If I want something that can handle lower temperatures (68-72F), what plants should I be looking for?


----------



## Michael (Jul 20, 2010)

Hello, and welcome to APC!

Most, if not all, of the common easy species will be fine at those temperatures. Actually, people who keep their tanks very warm (85F +) have a harder time finding plants that will thrive.

Mosses, vallisneria, and sagittaria will all do well.

BTW, some other fish species that like cooler temperatures are gold barbs, panda cories, and the beautiful but aggressive paradise fish.

--Michael


----------



## peterlista (Sep 20, 2011)

Off topic, but a point of clarification. I read on the forum that you can mineralize soil by spraying it with water and letting it dry instead of soaking/drying -- is this the case? It'll be difficult to soak and dry while it's raining on and off in WNY.

Thanks,
Peter Lista


----------



## Michael (Jul 20, 2010)

Peter, there have been some recent posts about this in the MTS thread in the Library. If I remember correctly, concensus is that you need at least two or three soak, drain, dry cycles to remove excess nutrients, tanins, etc. After that, wetting and drying should work.

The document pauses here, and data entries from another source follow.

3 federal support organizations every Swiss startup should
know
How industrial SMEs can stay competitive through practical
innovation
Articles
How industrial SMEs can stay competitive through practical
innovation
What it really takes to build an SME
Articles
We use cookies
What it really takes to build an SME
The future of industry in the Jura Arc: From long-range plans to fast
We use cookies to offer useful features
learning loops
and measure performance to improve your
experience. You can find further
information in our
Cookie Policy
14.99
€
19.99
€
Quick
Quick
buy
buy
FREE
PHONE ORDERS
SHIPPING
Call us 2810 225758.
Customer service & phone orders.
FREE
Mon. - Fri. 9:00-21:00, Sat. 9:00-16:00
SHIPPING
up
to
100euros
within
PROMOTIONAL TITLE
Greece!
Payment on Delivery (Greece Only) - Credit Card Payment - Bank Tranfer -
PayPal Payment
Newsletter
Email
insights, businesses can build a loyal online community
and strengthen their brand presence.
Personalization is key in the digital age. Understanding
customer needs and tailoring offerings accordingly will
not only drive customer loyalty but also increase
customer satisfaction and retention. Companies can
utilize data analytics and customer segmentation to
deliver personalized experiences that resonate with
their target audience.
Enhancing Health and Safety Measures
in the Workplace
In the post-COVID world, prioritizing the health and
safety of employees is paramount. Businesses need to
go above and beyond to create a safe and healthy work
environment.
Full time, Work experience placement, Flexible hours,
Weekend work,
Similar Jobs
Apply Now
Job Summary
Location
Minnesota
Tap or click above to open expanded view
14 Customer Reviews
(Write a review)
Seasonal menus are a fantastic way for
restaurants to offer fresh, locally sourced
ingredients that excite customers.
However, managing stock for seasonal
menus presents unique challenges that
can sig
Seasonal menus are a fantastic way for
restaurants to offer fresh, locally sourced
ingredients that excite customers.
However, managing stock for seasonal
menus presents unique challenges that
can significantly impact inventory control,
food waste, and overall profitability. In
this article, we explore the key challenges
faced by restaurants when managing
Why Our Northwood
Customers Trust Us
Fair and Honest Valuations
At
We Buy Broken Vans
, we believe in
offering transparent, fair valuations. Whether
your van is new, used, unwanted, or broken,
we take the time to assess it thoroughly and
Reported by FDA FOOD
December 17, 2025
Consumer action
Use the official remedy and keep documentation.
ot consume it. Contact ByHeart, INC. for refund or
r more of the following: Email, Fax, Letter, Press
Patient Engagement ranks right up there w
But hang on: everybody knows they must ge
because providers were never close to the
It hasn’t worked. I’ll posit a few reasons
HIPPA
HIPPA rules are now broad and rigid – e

I have set up tanks with Miracle Grow Organic Choice straight from the bag, soaked and drained several times but not mineralized, and fully mineralized. If I couldn't mineralize it, I definitely would soak and drain before I put it in tank.

--Michael


----------



## londonloco (Sep 25, 2005)

You could bake the soil, or boil it. I've done all three ways and have not seen a difference in plant growth. For my smaller tanks, I boil it, then bake for 20 mins or so to dry it out some. For my larger tanks I have done Aaron's method.


----------



## aquabillpers (Apr 13, 2006)

Peter,

White clouds, a great fish, will do very well at temperatures from the low 70's to the mid 80's. While they originated in cool mountain streams in China, all of the stock now available have been bred locally for decades and have acclimated to many environments. During the summer mine experienced high temperatures in the 80's for several months and continued to eat with gusto and spawn with vigor.

As far as "mineralizing" soil is concerned, I soak mine for a week or two, changing the water several times. That helps to rid the soil of excess organics, andt it also removes wood, livestock, and other undesirables.

Bill


----------



## backflipfrontflip (Jun 17, 2011)

Welcome to the forum, not been here long myself. Been watching for a while.


----------